Bazin has long warned that revenue from traditional hoteliers is under threat from companies like Airbnb, which offer travelers accommodation options other than hotels, and from online booking websites like Expedia <EXPE.O>.
His response to the threat of the so-called sharing economy has been a flurry of recent acquisitions in the sector.
In February, AccorHotels bought a 30 percent stake in Oasis Collections, an American marketplace for private rentals, and a 49 percent stake in Squarebreak, a French start-up offering high-end rentals in France. In April, it bought British onefinestay, which specializes in renting out luxury private homes with hotel-style services.
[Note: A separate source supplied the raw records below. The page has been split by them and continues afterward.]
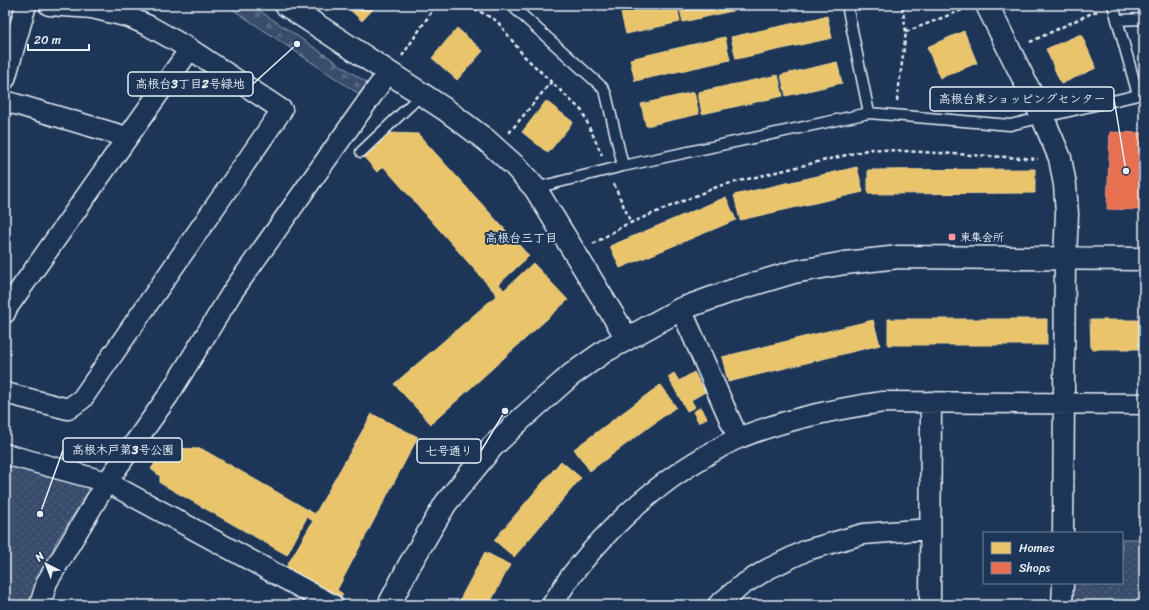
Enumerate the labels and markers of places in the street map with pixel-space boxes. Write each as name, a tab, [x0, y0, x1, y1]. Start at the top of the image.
callout: 高根台3丁目2号緑地	[128, 72, 253, 96]
callout: 高根台東ショッピングセンター	[930, 87, 1114, 111]
place label: 東集会所	[960, 228, 1004, 247]
marker: 東集会所	[947, 232, 957, 242]
callout: 高根木戸第3号公園	[63, 438, 182, 462]
callout: 七号通り	[417, 439, 481, 463]

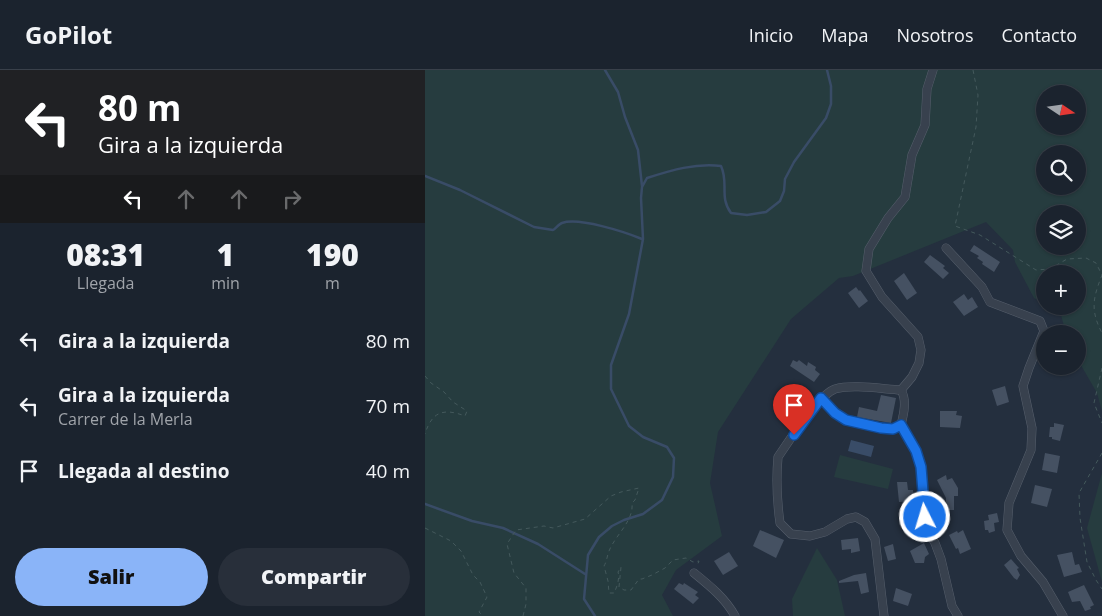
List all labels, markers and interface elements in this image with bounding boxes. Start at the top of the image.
text: GoPilot [25,18,112,51]
text: Inicio [749,23,793,47]
text: Mapa [821,23,869,47]
text: Nosotros [897,23,974,47]
text: Contacto [1002,23,1077,47]
text: 80 m [98,84,181,131]
north arrow [1036,85,1086,135]
map controls [1036,85,1086,375]
icon: left [15,90,80,155]
text: Gira a la izquierda [98,129,283,159]
button: search [1036,145,1086,195]
icon: left [119,185,147,213]
icon: ahead [172,185,200,213]
icon: ahead [225,185,253,213]
icon: right [278,185,306,213]
button: layers [1036,205,1086,255]
text: 08:31 [66,234,145,275]
text: 1 [217,234,234,275]
text: 190 [306,234,359,275]
button: + [1036,265,1086,315]
text: Llegada [77,272,134,294]
text: min [211,272,240,294]
text: m [325,272,340,294]
button: − [1036,325,1086,375]
icon: left [15,327,43,355]
text: Gira a la izquierda [58,328,230,354]
text: 80 m [366,328,410,354]
text: Gira a la izquierda [58,382,230,408]
pin [773,384,815,435]
icon: arrive [780,391,808,419]
icon: left [15,392,43,420]
text: 70 m [366,393,410,419]
text: Carrer de la Merla [58,408,193,430]
icon: arrive [15,457,43,485]
text: Llegada al destino [58,458,230,484]
text: 40 m [366,458,410,484]
position arrow [898,490,950,542]
button: Salir [15,548,208,606]
button: Compartir [218,548,410,606]

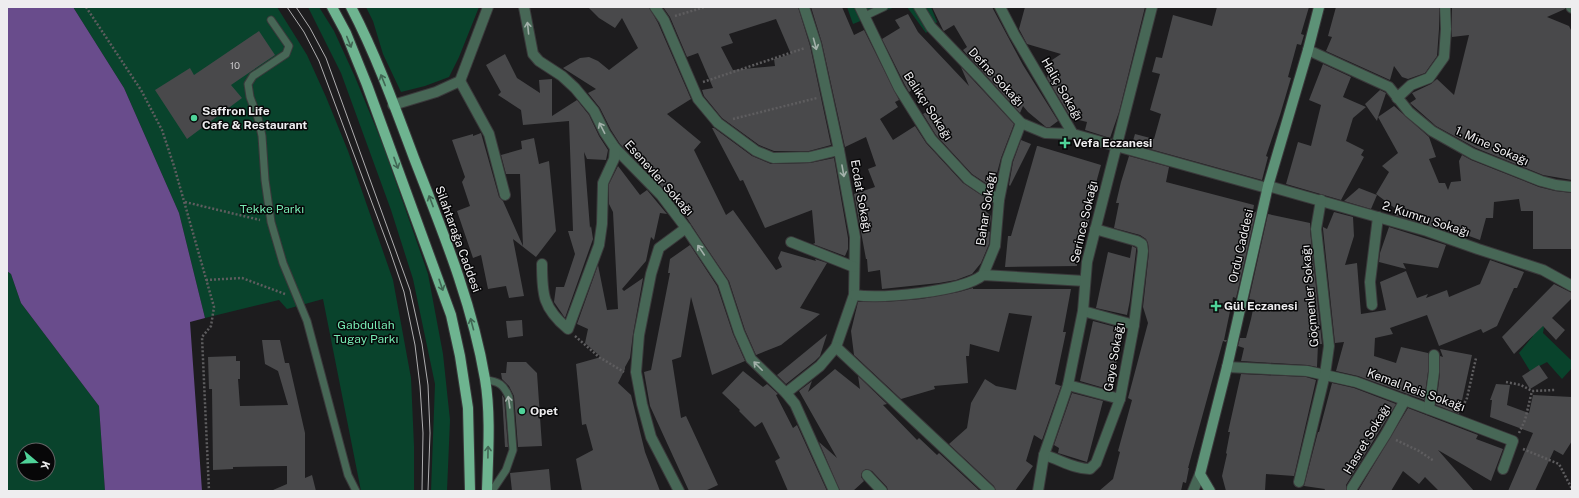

Founded in Paris in 2007, John Paul merged with U.S. group LesConcierges in 2015, creating a group with a combined workforce of 1,000 people across North America, Europe, Africa, Asia and Pacific.
AccorHotels said John Paul's enterprise value (EV) should be close to $150 million, or a ratio of 11 times 2017 EV over estimated core earnings before interest, tax, depreciation and amortisation (EBITDA). The deal is expected to close late August/early September
John Paul had an estimated revenue of $60 million in 2016 and an EBITDA margin of 15-20 percent. It eyes sales of $80 million in 2017 and hopes to double sales to $170 million in 2018, its CEO Amsellem said on a teleconference.
By 1048 GMT, AccorHotels shares were up 1.23 percent, slightly underperforming the CAC-40 index of French blue chips, which gained 1.53 percent. AccorHotels unveils its first-half earnings after market close on Wednesday.